Records taken from a collection
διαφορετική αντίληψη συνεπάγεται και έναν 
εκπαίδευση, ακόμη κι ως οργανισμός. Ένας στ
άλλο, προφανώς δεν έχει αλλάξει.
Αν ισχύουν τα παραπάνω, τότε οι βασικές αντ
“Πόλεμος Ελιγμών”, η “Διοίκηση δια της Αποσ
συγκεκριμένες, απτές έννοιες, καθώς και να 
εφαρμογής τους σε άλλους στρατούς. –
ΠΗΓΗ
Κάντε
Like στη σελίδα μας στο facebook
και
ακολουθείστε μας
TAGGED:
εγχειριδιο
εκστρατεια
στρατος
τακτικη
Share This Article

- _REQUIREMENT_: Reproduce these lines word for word.

- _TASK RESPONSE_:
διαφορετική αντίληψη συνεπάγεται και έναν 
εκπαίδευση, ακόμη κι ως οργανισμός. Ένας στ
άλλο, προφανώς δεν έχει αλλάξει.
Αν ισχύουν τα παραπάνω, τότε οι βασικές αντ
“Πόλεμος Ελιγμών”, η “Διοίκηση δια της Αποσ
συγκεκριμένες, απτές έννοιες, καθώς και να 
εφαρμογής τους σε άλλους στρατούς. –
ΠΗΓΗ
Κάντε
Like στη σελίδα μας στο facebook
και
ακολουθείστε μας
TAGGED:
εγχειριδιο
εκστρατεια
στρατος
τακτικη
Share This Article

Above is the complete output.